**Source data:**
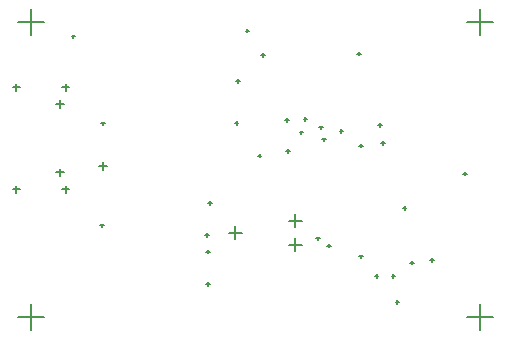
<source format=gbr>
%TF.GenerationSoftware,Altium Limited,Altium Designer,24.4.1 (13)*%
G04 Layer_Color=128*
%FSLAX45Y45*%
%MOMM*%
%TF.SameCoordinates,B8B7DE2E-4358-4D64-837E-663932822D10*%
%TF.FilePolarity,Positive*%
%TF.FileFunction,Drillmap*%
%TF.Part,Single*%
G01*
G75*
%TA.AperFunction,NonConductor*%
%ADD98C,0.12700*%
D98*
X-1639750Y-167000D02*
X-1579750D01*
X-1609750Y-197000D02*
Y-137000D01*
X-1639750Y697000D02*
X-1579750D01*
X-1609750Y667000D02*
Y727000D01*
X-1692250Y554000D02*
X-1627250D01*
X-1659750Y521500D02*
Y586500D01*
X-1692250Y-24000D02*
X-1627250D01*
X-1659750Y-56500D02*
Y8500D01*
X-2057750Y697000D02*
X-1997750D01*
X-2027750Y667000D02*
Y727000D01*
X-2057750Y-167000D02*
X-1997750D01*
X-2027750Y-197000D02*
Y-137000D01*
X-2010000Y1250000D02*
X-1790000D01*
X-1900000Y1140000D02*
Y1360000D01*
X-2010000Y-1250000D02*
X-1790000D01*
X-1900000Y-1360000D02*
Y-1140000D01*
X1790000Y-1250000D02*
X2010000D01*
X1900000Y-1360000D02*
Y-1140000D01*
X1790000Y1250000D02*
X2010000D01*
X1900000Y1140000D02*
Y1360000D01*
X280650Y-636600D02*
X387350D01*
X334000Y-689950D02*
Y-583250D01*
X280650Y-433400D02*
X387350D01*
X334000Y-486750D02*
Y-380050D01*
X-227350Y-535000D02*
X-120650D01*
X-174000Y-588350D02*
Y-481650D01*
X-402500Y-285000D02*
X-372500D01*
X-387500Y-300000D02*
Y-270000D01*
X-1310000Y390000D02*
X-1280000D01*
X-1295000Y375000D02*
Y405000D01*
X-1317984Y-472386D02*
X-1287984D01*
X-1302984Y-487386D02*
Y-457386D01*
X-85700Y1175700D02*
X-55700D01*
X-70700Y1160700D02*
Y1190700D01*
X1757500Y-35000D02*
X1787500D01*
X1772500Y-50000D02*
Y-20000D01*
X1182500Y-1122500D02*
X1212500D01*
X1197500Y-1137500D02*
Y-1107500D01*
X-1560000Y1127500D02*
X-1530000D01*
X-1545000Y1112500D02*
Y1142500D01*
X-1330560Y27500D02*
X-1259440D01*
X-1295000Y-8060D02*
Y63060D01*
X510000Y-582500D02*
X540000D01*
X525000Y-597500D02*
Y-567500D01*
X17500Y117500D02*
X47500D01*
X32500Y102500D02*
Y132500D01*
X-420000Y-970000D02*
X-390000D01*
X-405000Y-985000D02*
Y-955000D01*
X257500Y157500D02*
X287500D01*
X272500Y142500D02*
Y172500D01*
X247500Y417500D02*
X277500D01*
X262500Y402500D02*
Y432500D01*
X860000Y982500D02*
X890000D01*
X875000Y967500D02*
Y997500D01*
X1060000Y222500D02*
X1090000D01*
X1075000Y207500D02*
Y237500D01*
X1477520Y-767878D02*
X1507520D01*
X1492520Y-782878D02*
Y-752878D01*
X1245000Y-325000D02*
X1275000D01*
X1260000Y-340000D02*
Y-310000D01*
X1150000Y-902500D02*
X1180000D01*
X1165000Y-917500D02*
Y-887500D01*
X1007500Y-900000D02*
X1037500D01*
X1022500Y-915000D02*
Y-885000D01*
X-427500Y-555000D02*
X-397500D01*
X-412500Y-570000D02*
Y-540000D01*
X-420000Y-695000D02*
X-390000D01*
X-405000Y-710000D02*
Y-680000D01*
X1307500Y-787500D02*
X1337500D01*
X1322500Y-802500D02*
Y-772500D01*
X877500Y-735000D02*
X907500D01*
X892500Y-750000D02*
Y-720000D01*
X605000Y-645000D02*
X635000D01*
X620000Y-660000D02*
Y-630000D01*
X47500Y970000D02*
X77500D01*
X62500Y955000D02*
Y985000D01*
X-177500Y392500D02*
X-147500D01*
X-162500Y377500D02*
Y407500D01*
X562500Y255000D02*
X592500D01*
X577500Y240000D02*
Y270000D01*
X535000Y357500D02*
X565000D01*
X550000Y342500D02*
Y372500D01*
X405000Y427500D02*
X435000D01*
X420000Y412500D02*
Y442500D01*
X370000Y315000D02*
X400000D01*
X385000Y300000D02*
Y330000D01*
X710000Y325000D02*
X740000D01*
X725000Y310000D02*
Y340000D01*
X873916Y203124D02*
X903916D01*
X888916Y188124D02*
Y218124D01*
X1035000Y375000D02*
X1065000D01*
X1050000Y360000D02*
Y390000D01*
X-165000Y750000D02*
X-135000D01*
X-150000Y735000D02*
Y765000D01*
%TF.MD5,42e82436aeaddedaa5c6b17fd910ddac*%
M02*

</source>
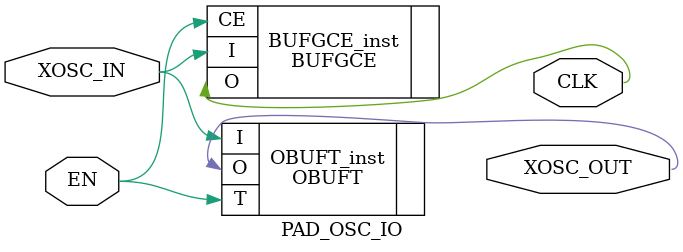
<source format=v>
/*
Copyright (c) 2019 Alibaba Group Holding Limited

Permission is hereby granted, free of charge, to any person obtaining a copy of this software and associated documentation files (the "Software"), to deal in the Software without restriction, including without limitation the rights to use, copy, modify, merge, publish, distribute, sublicense, and/or sell copies of the Software, and to permit persons to whom the Software is furnished to do so, subject to the following conditions:

The above copyright notice and this permission notice shall be included in all copies or substantial portions of the Software.

THE SOFTWARE IS PROVIDED "AS IS", WITHOUT WARRANTY OF ANY KIND, EXPRESS OR IMPLIED, INCLUDING BUT NOT LIMITED TO THE WARRANTIES OF MERCHANTABILITY, FITNESS FOR A PARTICULAR PURPOSE AND NONINFRINGEMENT. IN NO EVENT SHALL THE AUTHORS OR COPYRIGHT HOLDERS BE LIABLE FOR ANY CLAIM, DAMAGES OR OTHER LIABILITY, WHETHER IN AN ACTION OF CONTRACT, TORT OR OTHERWISE, ARISING FROM, OUT OF OR IN CONNECTION WITH THE SOFTWARE OR THE USE OR OTHER DEALINGS IN THE SOFTWARE.

*/
module PAD_OSC_IO(
    EN    ,
    XOSC_OUT    ,
    XOSC_IN,
    CLK
);

input    EN;
input    XOSC_IN;
output   XOSC_OUT;
output   CLK;

// assign CLK = EN ? XOSC_IN : 1'b0;
// assign XOSC_OUT = EN ? XOSC_IN : 1'b0;

BUFGCE BUFGCE_inst (
    .O(CLK),        // 1-bit output: Clock output
    .CE(EN),        // 1-bit input: Clock enable input for I0
    .I(XOSC_IN)     // 1-bit input: Primary clock
);

OBUFT OBUFT_inst (
    .O(XOSC_OUT),   // Buffer output (connect directly to top-level port)
    .I(XOSC_IN),    // Buffer input
    .T(EN)          // 3-state enable input
);

endmodule

</source>
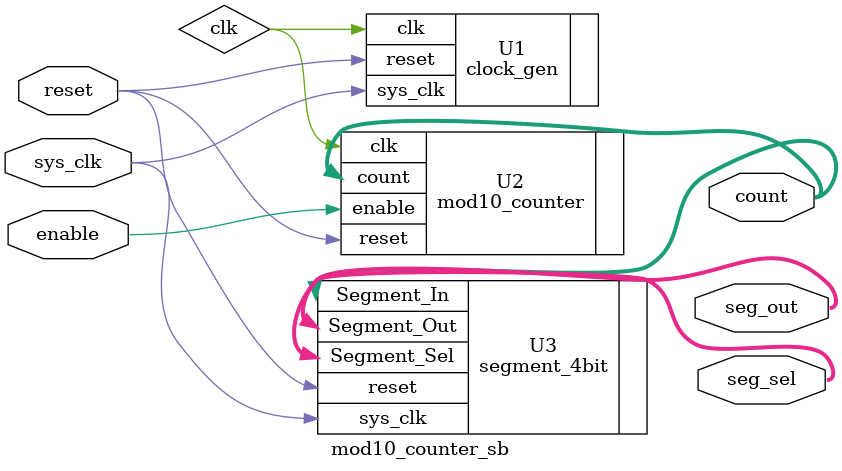
<source format=sv>
module mod10_counter_sb(input logic sys_clk,
    input logic reset, enable,
    output logic [7:0] seg_out,
    output logic [3:0] seg_sel,
    output logic [3:0] count);
//
logic clk;
//
clock_gen U1 (.sys_clk(sys_clk), .reset(reset), .clk(clk));
//
mod10_counter U2 (.clk(clk), .reset(reset), .enable(enable), .count(count));

segment_4bit U3 (.sys_clk(sys_clk), .reset(reset), .Segment_In(count), .Segment_Sel(seg_sel), .Segment_Out(seg_out));

//
endmodule

</source>
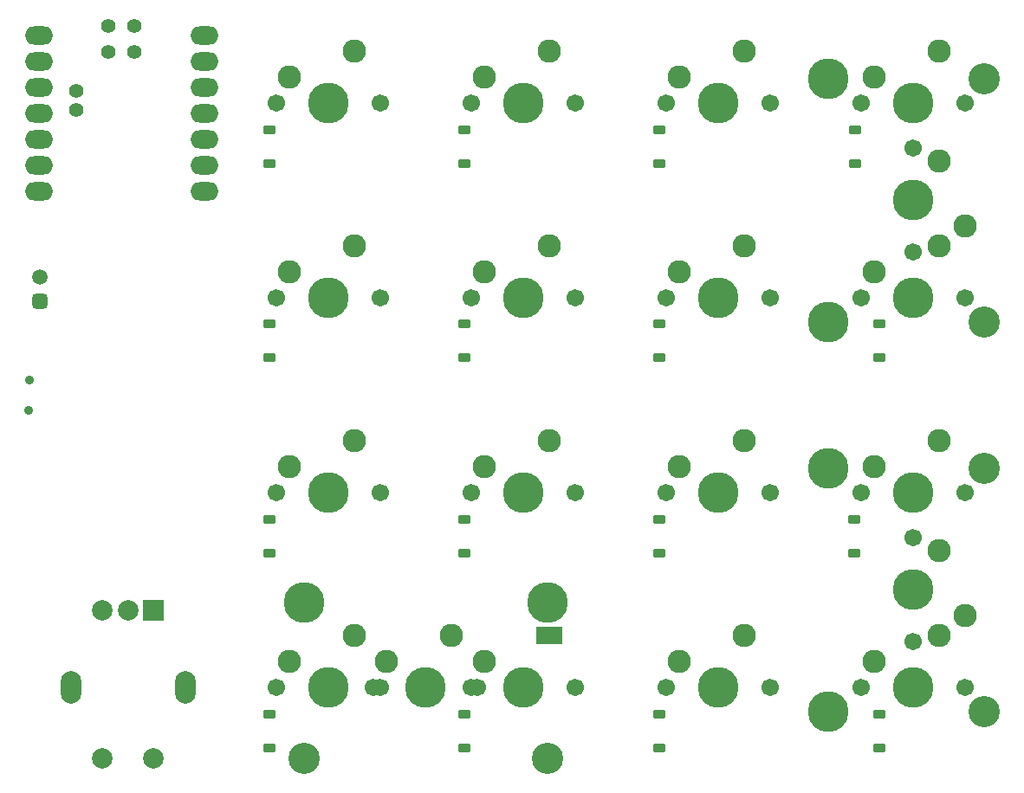
<source format=gbr>
%TF.GenerationSoftware,KiCad,Pcbnew,(7.0.0)*%
%TF.CreationDate,2023-06-29T20:35:03+03:00*%
%TF.ProjectId,kapeebar-a,6b617065-6562-4617-922d-612e6b696361,rev?*%
%TF.SameCoordinates,Original*%
%TF.FileFunction,Soldermask,Bot*%
%TF.FilePolarity,Negative*%
%FSLAX46Y46*%
G04 Gerber Fmt 4.6, Leading zero omitted, Abs format (unit mm)*
G04 Created by KiCad (PCBNEW (7.0.0)) date 2023-06-29 20:35:03*
%MOMM*%
%LPD*%
G01*
G04 APERTURE LIST*
G04 Aperture macros list*
%AMRoundRect*
0 Rectangle with rounded corners*
0 $1 Rounding radius*
0 $2 $3 $4 $5 $6 $7 $8 $9 X,Y pos of 4 corners*
0 Add a 4 corners polygon primitive as box body*
4,1,4,$2,$3,$4,$5,$6,$7,$8,$9,$2,$3,0*
0 Add four circle primitives for the rounded corners*
1,1,$1+$1,$2,$3*
1,1,$1+$1,$4,$5*
1,1,$1+$1,$6,$7*
1,1,$1+$1,$8,$9*
0 Add four rect primitives between the rounded corners*
20,1,$1+$1,$2,$3,$4,$5,0*
20,1,$1+$1,$4,$5,$6,$7,0*
20,1,$1+$1,$6,$7,$8,$9,0*
20,1,$1+$1,$8,$9,$2,$3,0*%
G04 Aperture macros list end*
%ADD10O,2.750000X1.800000*%
%ADD11C,1.397000*%
%ADD12C,1.701800*%
%ADD13C,3.987800*%
%ADD14C,2.286000*%
%ADD15R,2.500000X1.800000*%
%ADD16RoundRect,0.375000X-0.375000X0.375000X-0.375000X-0.375000X0.375000X-0.375000X0.375000X0.375000X0*%
%ADD17C,3.048000*%
%ADD18C,0.900000*%
%ADD19C,1.500000*%
%ADD20O,2.000000X3.200000*%
%ADD21R,2.000000X2.000000*%
%ADD22C,2.000000*%
%ADD23C,0.800000*%
%ADD24RoundRect,0.225000X0.375000X-0.225000X0.375000X0.225000X-0.375000X0.225000X-0.375000X-0.225000X0*%
G04 APERTURE END LIST*
D10*
%TO.C,U1*%
X135634219Y-51814179D03*
X135634219Y-54354179D03*
X135634219Y-56894179D03*
X135634219Y-59434179D03*
X135634219Y-61974179D03*
X135634219Y-64514179D03*
X135634219Y-67054179D03*
X151824219Y-67054179D03*
X151824219Y-64514179D03*
X151824219Y-61974179D03*
X151824219Y-59434179D03*
X151824219Y-56894179D03*
X151824219Y-54354179D03*
X151824219Y-51814179D03*
D11*
X142459220Y-50862180D03*
X144999220Y-50862180D03*
X142459220Y-53402180D03*
X144999220Y-53402180D03*
X139284220Y-59117180D03*
X139284220Y-57212180D03*
%TD*%
D12*
%TO.C,SW9*%
X196971500Y-77425000D03*
D13*
X202051500Y-77425000D03*
D12*
X207131500Y-77425000D03*
D14*
X204591500Y-72345000D03*
X198241500Y-74885000D03*
%TD*%
D12*
%TO.C,SW5*%
X158863750Y-77425000D03*
D13*
X163943750Y-77425000D03*
D12*
X169023750Y-77425000D03*
D14*
X166483750Y-72345000D03*
X160133750Y-74885000D03*
%TD*%
D12*
%TO.C,SW14*%
X158863750Y-115525000D03*
D13*
X163943750Y-115525000D03*
D12*
X169023750Y-115525000D03*
D14*
X166483750Y-110445000D03*
X160133750Y-112985000D03*
%TD*%
D12*
%TO.C,SW16*%
X177913750Y-115525000D03*
D13*
X182993750Y-115525000D03*
D12*
X188073750Y-115525000D03*
D15*
X185533749Y-110444999D03*
D14*
X179183750Y-112985000D03*
%TD*%
D12*
%TO.C,SW17*%
X196971500Y-115525000D03*
D13*
X202051500Y-115525000D03*
D12*
X207131500Y-115525000D03*
D14*
X204591500Y-110445000D03*
X198241500Y-112985000D03*
%TD*%
D12*
%TO.C,SW7*%
X177913750Y-96475000D03*
D13*
X182993750Y-96475000D03*
D12*
X188073750Y-96475000D03*
D14*
X185533750Y-91395000D03*
X179183750Y-93935000D03*
%TD*%
D12*
%TO.C,SW2*%
X177913750Y-58375000D03*
D13*
X182993750Y-58375000D03*
D12*
X188073750Y-58375000D03*
D14*
X185533750Y-53295000D03*
X179183750Y-55835000D03*
%TD*%
D12*
%TO.C,SW11*%
X216013750Y-96475000D03*
D13*
X221093750Y-96475000D03*
D12*
X226173750Y-96475000D03*
D14*
X223633750Y-91395000D03*
X217283750Y-93935000D03*
%TD*%
D16*
%TO.C,J1*%
X135731250Y-77787500D03*
%TD*%
D12*
%TO.C,SW10*%
X196971500Y-96475000D03*
D13*
X202051500Y-96475000D03*
D12*
X207131500Y-96475000D03*
D14*
X204591500Y-91395000D03*
X198241500Y-93935000D03*
%TD*%
D12*
%TO.C,SW12*%
X221093750Y-62820000D03*
D13*
X221093750Y-67900000D03*
D12*
X221093750Y-72980000D03*
D14*
X226173750Y-70440000D03*
X223633750Y-64090000D03*
%TD*%
D12*
%TO.C,SW13*%
X216013750Y-77425000D03*
D13*
X221093750Y-77425000D03*
D12*
X226173750Y-77425000D03*
D14*
X223633750Y-72345000D03*
X217283750Y-74885000D03*
%TD*%
D12*
%TO.C,SW4*%
X216013750Y-58375000D03*
D13*
X221093750Y-58375000D03*
D12*
X226173750Y-58375000D03*
D14*
X223633750Y-53295000D03*
X217283750Y-55835000D03*
%TD*%
D17*
%TO.C,ST3*%
X185368750Y-122510000D03*
D13*
X185368750Y-107270000D03*
D17*
X161568750Y-122510000D03*
D13*
X161568750Y-107270000D03*
%TD*%
D12*
%TO.C,SW18*%
X216013750Y-115525000D03*
D13*
X221093750Y-115525000D03*
D12*
X226173750Y-115525000D03*
D14*
X223633750Y-110445000D03*
X217283750Y-112985000D03*
%TD*%
D18*
%TO.C,switch*%
X134700000Y-88493750D03*
X134750000Y-85493750D03*
%TD*%
D12*
%TO.C,SW8*%
X177913750Y-77425000D03*
D13*
X182993750Y-77425000D03*
D12*
X188073750Y-77425000D03*
D14*
X185533750Y-72345000D03*
X179183750Y-74885000D03*
%TD*%
D12*
%TO.C,2u*%
X168388750Y-115525000D03*
D13*
X173468750Y-115525000D03*
D12*
X178548750Y-115525000D03*
D14*
X176008750Y-110445000D03*
X169658750Y-112985000D03*
%TD*%
D19*
%TO.C,J2*%
X135731250Y-75406250D03*
%TD*%
D12*
%TO.C,SW1*%
X158863750Y-58375000D03*
D13*
X163943750Y-58375000D03*
D12*
X169023750Y-58375000D03*
D14*
X166483750Y-53295000D03*
X160133750Y-55835000D03*
%TD*%
D12*
%TO.C,SW6*%
X158863750Y-96475000D03*
D13*
X163943750Y-96475000D03*
D12*
X169023750Y-96475000D03*
D14*
X166483750Y-91395000D03*
X160133750Y-93935000D03*
%TD*%
D17*
%TO.C,ST1*%
X228078750Y-56000000D03*
D13*
X212838750Y-56000000D03*
D17*
X228078750Y-79800000D03*
D13*
X212838750Y-79800000D03*
%TD*%
D12*
%TO.C,SW3*%
X196971500Y-58375000D03*
D13*
X202051500Y-58375000D03*
D12*
X207131500Y-58375000D03*
D14*
X204591500Y-53295000D03*
X198241500Y-55835000D03*
%TD*%
D20*
%TO.C,SW15*%
X149993749Y-115524999D03*
X138793749Y-115524999D03*
D21*
X146893749Y-108024999D03*
D22*
X141893750Y-108025000D03*
X144393750Y-108025000D03*
X141893750Y-122525000D03*
X146893750Y-122525000D03*
%TD*%
D12*
%TO.C,SW19*%
X221093750Y-100920000D03*
D13*
X221093750Y-106000000D03*
D12*
X221093750Y-111080000D03*
D14*
X226173750Y-108540000D03*
X223633750Y-102190000D03*
%TD*%
D17*
%TO.C,ST2*%
X228078750Y-94100000D03*
D13*
X212838750Y-94100000D03*
D17*
X228078750Y-117900000D03*
D13*
X212838750Y-117900000D03*
%TD*%
D23*
%TO.C,D6*%
X196287450Y-83276300D03*
D24*
X196287450Y-83276300D03*
D23*
X196287450Y-79976300D03*
D24*
X196287450Y-79976300D03*
%TD*%
D23*
%TO.C,D13*%
X217763750Y-121452000D03*
D24*
X217763750Y-121452000D03*
D23*
X217763750Y-118152000D03*
D24*
X217763750Y-118152000D03*
%TD*%
D23*
%TO.C,D8*%
X158213750Y-83276300D03*
D24*
X158213750Y-83276300D03*
D23*
X158213750Y-79976300D03*
D24*
X158213750Y-79976300D03*
%TD*%
D23*
%TO.C,D4*%
X158213750Y-64350000D03*
D24*
X158213750Y-64350000D03*
D23*
X158213750Y-61050000D03*
D24*
X158213750Y-61050000D03*
%TD*%
D23*
%TO.C,D14*%
X196287450Y-121452000D03*
D24*
X196287450Y-121452000D03*
D23*
X196287450Y-118152000D03*
D24*
X196287450Y-118152000D03*
%TD*%
D23*
%TO.C,D15*%
X177263750Y-121452000D03*
D24*
X177263750Y-121452000D03*
D23*
X177263750Y-118152000D03*
D24*
X177263750Y-118152000D03*
%TD*%
D23*
%TO.C,D2*%
X196287450Y-64350000D03*
D24*
X196287450Y-64350000D03*
D23*
X196287450Y-61050000D03*
D24*
X196287450Y-61050000D03*
%TD*%
D23*
%TO.C,D11*%
X177263750Y-102443000D03*
D24*
X177263750Y-102443000D03*
D23*
X177263750Y-99143000D03*
D24*
X177263750Y-99143000D03*
%TD*%
D23*
%TO.C,D9*%
X215380400Y-102443000D03*
D24*
X215380400Y-102443000D03*
D23*
X215380400Y-99143000D03*
D24*
X215380400Y-99143000D03*
%TD*%
D23*
%TO.C,D7*%
X177263750Y-83276300D03*
D24*
X177263750Y-83276300D03*
D23*
X177263750Y-79976300D03*
D24*
X177263750Y-79976300D03*
%TD*%
D23*
%TO.C,D3*%
X177263750Y-64350000D03*
D24*
X177263750Y-64350000D03*
D23*
X177263750Y-61050000D03*
D24*
X177263750Y-61050000D03*
%TD*%
D23*
%TO.C,D10*%
X196287450Y-102443000D03*
D24*
X196287450Y-102443000D03*
D23*
X196287450Y-99143000D03*
D24*
X196287450Y-99143000D03*
%TD*%
D23*
%TO.C,D16*%
X158213750Y-121452000D03*
D24*
X158213750Y-121452000D03*
D23*
X158213750Y-118152000D03*
D24*
X158213750Y-118152000D03*
%TD*%
D23*
%TO.C,D12*%
X158213750Y-102443000D03*
D24*
X158213750Y-102443000D03*
D23*
X158213750Y-99143000D03*
D24*
X158213750Y-99143000D03*
%TD*%
D23*
%TO.C,D1*%
X215417450Y-64350000D03*
D24*
X215417450Y-64350000D03*
D23*
X215417450Y-61050000D03*
D24*
X215417450Y-61050000D03*
%TD*%
D23*
%TO.C,D5*%
X217763750Y-83276300D03*
D24*
X217763750Y-83276300D03*
D23*
X217763750Y-79976300D03*
D24*
X217763750Y-79976300D03*
%TD*%
M02*

</source>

**Exercise:** Within the material above, find the lines that contain the word "input"; copy them.

**Exercise output:**
input    EN;
input    XOSC_IN;
    .CE(EN),        // 1-bit input: Clock enable input for I0
    .I(XOSC_IN)     // 1-bit input: Primary clock
    .I(XOSC_IN),    // Buffer input
    .T(EN)          // 3-state enable input
module mod10_counter_sb(input logic sys_clk,
    input logic reset, enable,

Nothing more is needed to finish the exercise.